◆ **INSTRUCTIONS TO FOLLOW**: Return every line from the one with "Locatelli F, Aljama" through the one with "Macdougall IC, Gray", inclusive, exactly as it appears below.

◆ **SUPPLIED MATERIAL**:
*** Block opens ***

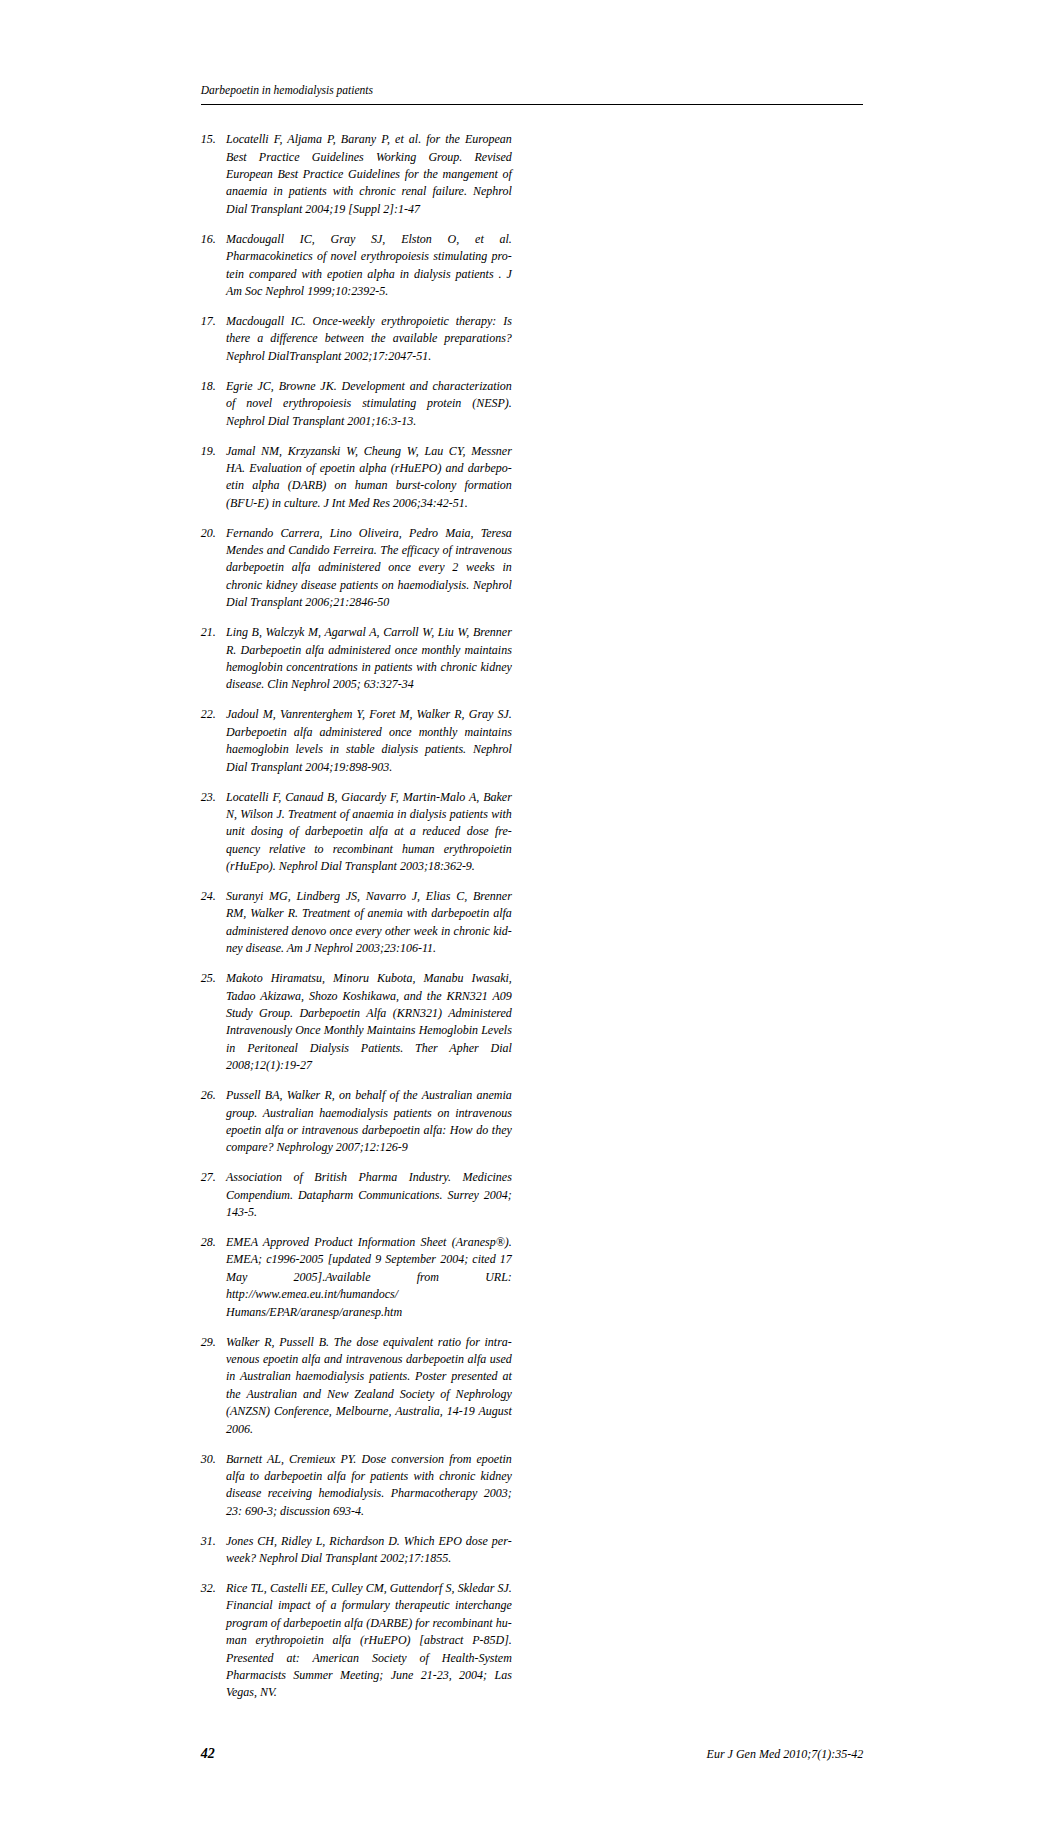Darbepoetin in hemodialysis patients
Locatelli F, Aljama P, Barany P, et al. for the European Best Practice Guidelines Working Group. Revised European Best Practice Guidelines for the mangement of anaemia in patients with chronic renal failure. Nephrol Dial Transplant 2004;19 [Suppl 2]:1-47
Macdougall IC, Gray SJ, Elston O, et al. Pharmacokinetics of novel erythropoiesis stimulating protein compared with epotien alpha in dialysis patients . J Am Soc Nephrol 1999;10:2392-5.
Macdougall IC. Once-weekly erythropoietic therapy: Is there a difference between the available preparations? Nephrol DialTransplant 2002;17:2047-51.
Egrie JC, Browne JK. Development and characterization of novel erythropoiesis stimulating protein (NESP). Nephrol Dial Transplant 2001;16:3-13.
Jamal NM, Krzyzanski W, Cheung W, Lau CY, Messner HA. Evaluation of epoetin alpha (rHuEPO) and darbepoetin alpha (DARB) on human burst-colony formation (BFU-E) in culture. J Int Med Res 2006;34:42-51.
Fernando Carrera, Lino Oliveira, Pedro Maia, Teresa Mendes and Candido Ferreira. The efficacy of intravenous darbepoetin alfa administered once every 2 weeks in chronic kidney disease patients on haemodialysis. Nephrol Dial Transplant 2006;21:2846-50
Ling B, Walczyk M, Agarwal A, Carroll W, Liu W, Brenner R. Darbepoetin alfa administered once monthly maintains hemoglobin concentrations in patients with chronic kidney disease. Clin Nephrol 2005; 63:327-34
Jadoul M, Vanrenterghem Y, Foret M, Walker R, Gray SJ. Darbepoetin alfa administered once monthly maintains haemoglobin levels in stable dialysis patients. Nephrol Dial Transplant 2004;19:898-903.
Locatelli F, Canaud B, Giacardy F, Martin-Malo A, Baker N, Wilson J. Treatment of anaemia in dialysis patients with unit dosing of darbepoetin alfa at a reduced dose frequency relative to recombinant human erythropoietin (rHuEpo). Nephrol Dial Transplant 2003;18:362-9.
Suranyi MG, Lindberg JS, Navarro J, Elias C, Brenner RM, Walker R. Treatment of anemia with darbepoetin alfa administered denovo once every other week in chronic kidney disease. Am J Nephrol 2003;23:106-11.
Makoto Hiramatsu, Minoru Kubota, Manabu Iwasaki, Tadao Akizawa, Shozo Koshikawa, and the KRN321 A09 Study Group. Darbepoetin Alfa (KRN321) Administered Intravenously Once Monthly Maintains Hemoglobin Levels in Peritoneal Dialysis Patients. Ther Apher Dial 2008;12(1):19-27
Pussell BA, Walker R, on behalf of the Australian anemia group. Australian haemodialysis patients on intravenous epoetin alfa or intravenous darbepoetin alfa: How do they compare? Nephrology 2007;12:126-9
Association of British Pharma Industry. Medicines Compendium. Datapharm Communications. Surrey 2004; 143-5.
EMEA Approved Product Information Sheet (Aranesp®). EMEA; c1996-2005 [updated 9 September 2004; cited 17 May 2005].Available from URL: http://www.emea.eu.int/humandocs/ Humans/EPAR/aranesp/aranesp.htm
Walker R, Pussell B. The dose equivalent ratio for intravenous epoetin alfa and intravenous darbepoetin alfa used in Australian haemodialysis patients. Poster presented at the Australian and New Zealand Society of Nephrology (ANZSN) Conference, Melbourne, Australia, 14-19 August 2006.
Barnett AL, Cremieux PY. Dose conversion from epoetin alfa to darbepoetin alfa for patients with chronic kidney disease receiving hemodialysis. Pharmacotherapy 2003; 23: 690-3; discussion 693-4.
Jones CH, Ridley L, Richardson D. Which EPO dose perweek? Nephrol Dial Transplant 2002;17:1855.
Rice TL, Castelli EE, Culley CM, Guttendorf S, Skledar SJ. Financial impact of a formulary therapeutic interchange program of darbepoetin alfa (DARBE) for recombinant human erythropoietin alfa (rHuEPO) [abstract P-85D]. Presented at: American Society of Health-System Pharmacists Summer Meeting; June 21-23, 2004; Las Vegas, NV.
42 Eur J Gen Med 2010;7(1):35-42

*** Block closes ***

◆ **WRITTEN RESPONSE**:
Locatelli F, Aljama P, Barany P, et al. for the European Best Practice Guidelines Working Group. Revised European Best Practice Guidelines for the mangement of anaemia in patients with chronic renal failure. Nephrol Dial Transplant 2004;19 [Suppl 2]:1-47
Macdougall IC, Gray SJ, Elston O, et al. Pharmacokinetics of novel erythropoiesis stimulating protein compared with epotien alpha in dialysis patients . J Am Soc Nephrol 1999;10:2392-5.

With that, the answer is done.